Lovelessness turns a person mean, bitter, as strange as an animal in a world of humans. Pay attention and they'll start to come out of the woodwork; the old man hunched on his porch six hours a day, the black boy who weighed 300 pounds by the time he's 13, the sour-faced woman on the train, all the folks who wrote their own pleading letters to Nathanael West's Miss Lonelyhearts. Watch for them in the streets, in restaurants alone, especially the supermarkets. Once you have marked them, you'll see that they are an army. They pass by your door from morning to night. All you have to do is open your eyes.
See the thing in their eyes? Do you see it? It's so foreign that it's obvious. We're not like that, of course - shining eyes, decent teeth, a charming way with words. We've gone through lovers the way a child goes from one toy to the next, each one outstripping the next. We could charm the pants off of anyone - and probably have in our youth, just for the hell of it. Perhaps we've finally settled on someone and started a little family, a life of our own and now our old lovers are funny stories that we tell by a quaint fireplace in a charming tavern when old friends come to visit.
And the letters - maybe we've kept them in an old shoebox, maybe we burned them in a fit of pique. Maybe we were just careless and now who knows where they've gone? But really, we should have kept them.
By all means, keep the letters.
These others, this army of the loveless - they'll never know what it's like for us. We'll have discarded and forgotten more love and adoration than the loveless ever dreamed could exist. We have romantic histories to make the characters in movies look chaste and old-fashioned, while they are a people to whom a mere kind word kindles something in their breast that can last a decade. They're not like us who can take a kindness or leave it, depending on the day and our blood sugar levels. And yet, you can't really share your surfeit of love with them. You'll wish you could, but it's an impossible situation. "People," an former girlfriend of mine used to say, "they break your heart."
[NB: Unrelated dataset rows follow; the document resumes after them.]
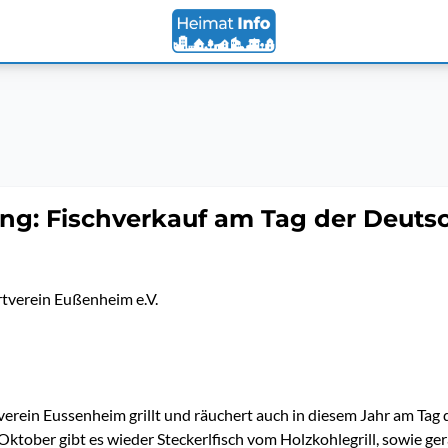
ng: Fischverkauf am Tag der Deuts
tverein Eußenheim e.V.
erein Eussenheim grillt und räuchert auch in diesem Jahr am Tag
 Oktober gibt es wieder Steckerlfisch vom Holzkohlegrill, sowie ge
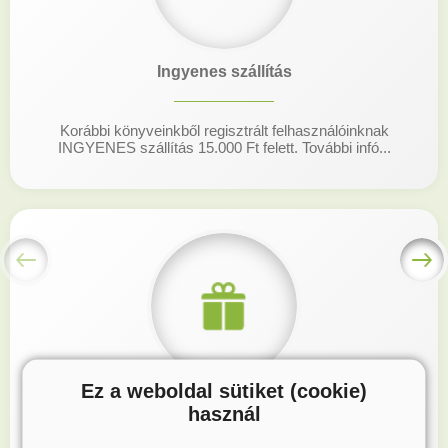
Ingyenes szállítás
Korábbi könyveinkből regisztrált felhasználóinknak
INGYENES szállítás 15.000 Ft felett. További infó...
Ez a weboldal sütiket (cookie)
Hűségprogram
használ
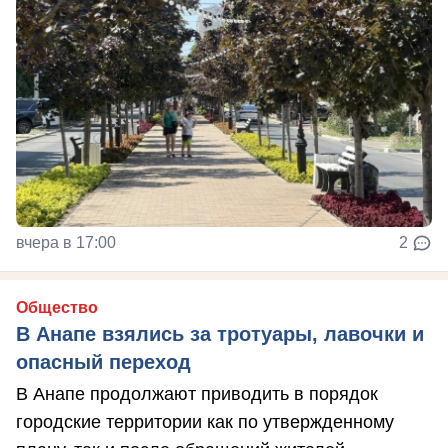
вчера в 17:00
2
Общество
В Анапе взялись за тротуары, лавочки и
опасный переход
В Анапе продолжают приводить в порядок
городские территории как по утвержденному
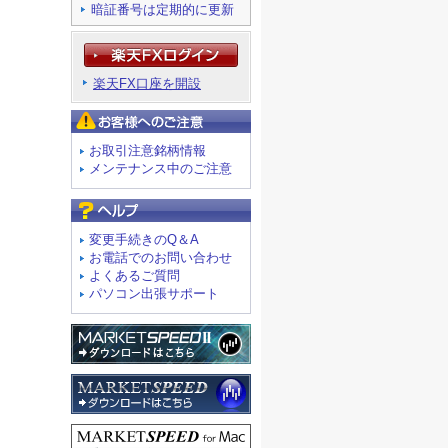
暗証番号は定期的に更新
楽天FX口座を開設
お客様へのご注意
お取引注意銘柄情報
メンテナンス中のご注意
よくあるご質問
変更手続きのQ＆A
お電話でのお問い合わせ
よくあるご質問
パソコン出張サポート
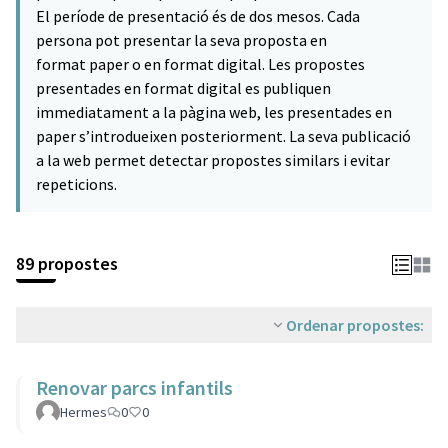
El període de presentació és de dos mesos. Cada
persona pot presentar la seva proposta en
format paper o en format digital. Les propostes
presentades en format digital es publiquen
immediatament a la pàgina web, les presentades en
paper s’introdueixen posteriorment. La seva publicació
a la web permet detectar propostes similars i evitar
repeticions.
89 propostes
Ordenar propostes:
Renovar parcs infantils
Hermes
0
0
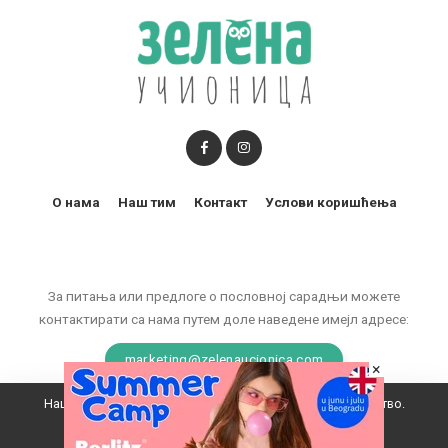
О нама
Наш тим
Контакт
Услови коришћења
За питања или предлоге о пословној сарадњи можете
контактирати са нама путем доле наведене имејл адресе:
marketing@zelenaucionica.com
×
Наш вебсајт користи колачиће да побољша ваше искуство.
© 2011-2024 Copyright by Zelena učionica. All Rights reserved.
Прихватам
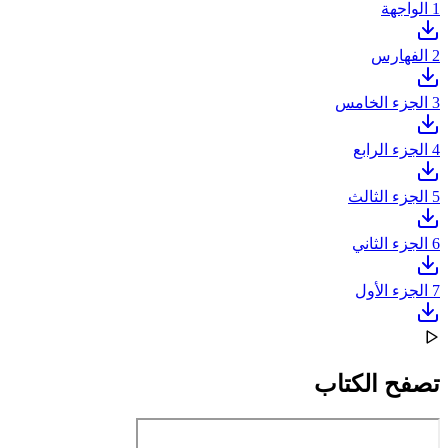
1
الواجهة
2
الفهارس
3
الجزء الخامس
4
الجزء الرابع
5
الجزء الثالث
6
الجزء الثاني
7
الجزء الأول
تصفح الكتاب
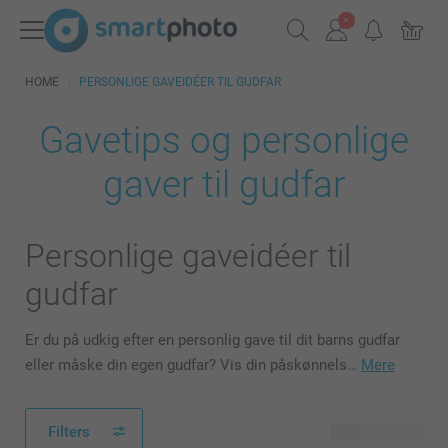
HOME
PERSONLIGE GAVEIDÉER TIL GUDFAR
Gavetips og personlige
gaver til gudfar
Personlige gaveidéer til
gudfar
Er du på udkig efter en personlig gave til dit barns gudfar
eller måske din egen gudfar? Vis din påskønnels…
Mere
Filters
122 produkter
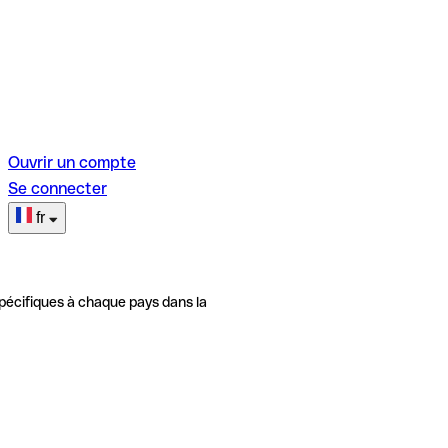
Ouvrir un compte
Se connecter
fr
pécifiques à chaque pays dans la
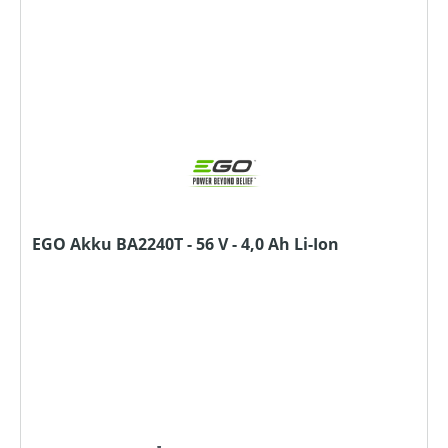
EGO Akku BA2240T - 56 V - 4,0 Ah Li-Ion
We should keep our letters as a gesture at least - not to our own vanity or history, not to reminisce ourselves, God forbid, but to show that we have seen these people, these Eleanor Rigbys of the world, to show that we have thoroughly read and understood 'A Rose for Emily', that we have lived inside their lonely skulls and empty breasts, even if just in imagining a life without love and pleasure and desire, even if it's just our little compassion game, and that we know just how lucky we are.